Mandò anco il papa a Trento le censure sopra quei capitoli, fatte da diversi cardinali, prelati, teologi e canonisti di Roma, ordinando che si differisse a parlar di quella materia quanto piú si poteva; che l'articolo della residenza e gl'abusi spettanti al sacramento dell'ordine averiano dato trattenimento per molti giorni, e quando vi fosse stata necessità di proponer quei articoli, incomminciassero da' meno pregiudiciali, che appartengono a' costumi e dottrina, differendo parlar de' riti e della materia beneficiale; e pur costretti a parlar sopra di questi ancora, communicate le obiezzioni co' prelati amorevoli, gli mettessero in discussione e controversia, e fra questo tempo egli gl'averebbe ordinato quel di piú che avesse deliberato: tanto scrisse a' legati.

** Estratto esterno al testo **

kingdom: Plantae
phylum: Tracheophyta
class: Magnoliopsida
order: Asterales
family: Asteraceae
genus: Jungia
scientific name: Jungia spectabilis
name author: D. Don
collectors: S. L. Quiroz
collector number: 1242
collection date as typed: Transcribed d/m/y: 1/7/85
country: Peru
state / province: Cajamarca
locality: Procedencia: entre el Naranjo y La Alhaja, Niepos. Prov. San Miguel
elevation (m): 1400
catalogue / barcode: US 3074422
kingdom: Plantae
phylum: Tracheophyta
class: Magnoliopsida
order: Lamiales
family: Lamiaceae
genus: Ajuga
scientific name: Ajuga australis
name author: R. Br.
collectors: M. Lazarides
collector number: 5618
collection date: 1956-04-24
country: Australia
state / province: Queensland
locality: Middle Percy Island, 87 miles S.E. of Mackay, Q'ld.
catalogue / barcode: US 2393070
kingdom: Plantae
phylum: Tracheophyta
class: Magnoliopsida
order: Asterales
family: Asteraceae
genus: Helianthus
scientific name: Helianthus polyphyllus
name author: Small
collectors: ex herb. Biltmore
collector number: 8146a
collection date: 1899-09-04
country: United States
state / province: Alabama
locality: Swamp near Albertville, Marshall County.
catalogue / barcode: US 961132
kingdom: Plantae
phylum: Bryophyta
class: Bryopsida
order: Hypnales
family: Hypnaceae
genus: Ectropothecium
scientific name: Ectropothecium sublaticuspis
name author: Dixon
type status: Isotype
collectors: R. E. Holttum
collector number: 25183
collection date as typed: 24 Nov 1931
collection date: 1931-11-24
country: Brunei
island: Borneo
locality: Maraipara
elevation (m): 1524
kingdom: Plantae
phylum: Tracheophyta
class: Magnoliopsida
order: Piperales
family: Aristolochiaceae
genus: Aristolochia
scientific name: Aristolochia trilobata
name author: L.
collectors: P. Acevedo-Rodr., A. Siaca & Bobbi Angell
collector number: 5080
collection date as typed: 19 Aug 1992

Poi, in fine del mese, in consistoro espose come li maggior prencipi del cristianesmo dimandavano riforma, che non poteva esser negata né con vere raggioni, né con pretesti; però era risoluto, per dar buon essempio e non mancar del suo debito, incomminciar da se medesimo, provedendo agl'abusi della dataria, levando le coadiutorie, li regressi e le renoncie a favore, e che dovessero li cardinali non solo con loro voto acconsentirvi, ma anco farlo noto a tutti. Da molti fu commendata assolutamente la buona intenzione di Sua Santità, da altri fu considerato che quegl'usi erano introdotti per levar abusi maggiori di manifeste simonie e patti illeciti, e che conveniva aver prima buon avvertimento che, levando questi tolerabili, quali finalmente non sono se non contra leggi umane, non si aprisse la porta al ritorno di quelli che sono contra le leggi divine. Il cardinale di Trento particolarmente disse che sarebbe stato di gran pregiudicio levar le coadiutorie in Germania, perché, essendo congionti quei vescovati con li principati, quando non avessero potuto ottener coadiutorie di tutti doi insieme, averebbono introdotto il farlo nel principato solamente, e cosí s'averebbe diviso il temporale dallo spirituale, con total esterminio della Chiesa. Il cardinale Navaggiero contradisse al far differente la Germania, dicendo che i tedeschi, essendo stati li primi a dimandar riforma, dovevano esservi compresi. Narrò poi il pontefice quanti tentativi erano proposti in concilio contra li privilegii della Chiesa romana, parlò delle annate, delle riservazioni e delle prevenzioni; disse che erano sussidii necessarii per mantenimento del papa e del collegio de' cardinali, de' quali come essi participavano, cosí era giusto che s'adoperassero in mantenergli, e che voleva mandar un numero di loro a Trento per defendergli.